◆ Problem description
Change "common name" to "vernacular name" throughout the lines of every entry and write them out again with nothing else altered, leaving out the pictures.

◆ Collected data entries
* * * * * * * * *
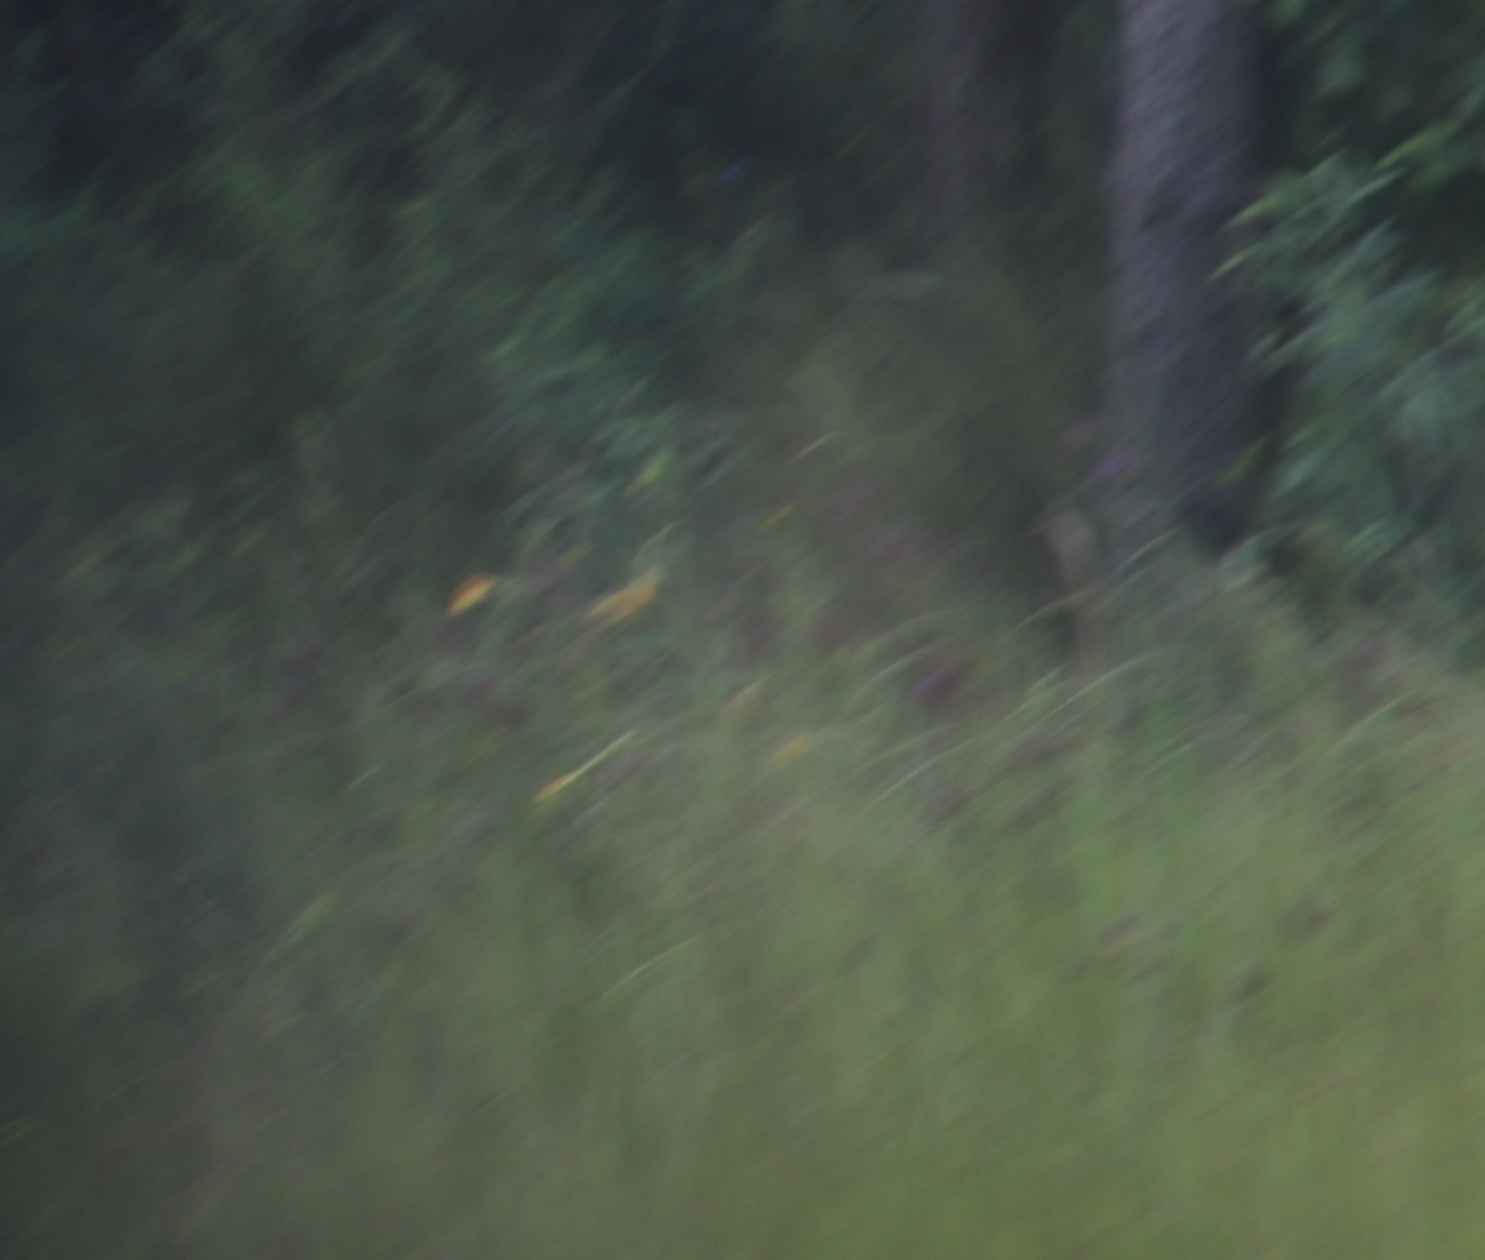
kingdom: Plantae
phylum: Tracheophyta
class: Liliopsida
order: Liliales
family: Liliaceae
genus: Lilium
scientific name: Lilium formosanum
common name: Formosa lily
* * * * * * * * *
◆ Response to the exercise
kingdom: Plantae
phylum: Tracheophyta
class: Liliopsida
order: Liliales
family: Liliaceae
genus: Lilium
scientific name: Lilium formosanum
vernacular name: Formosa lily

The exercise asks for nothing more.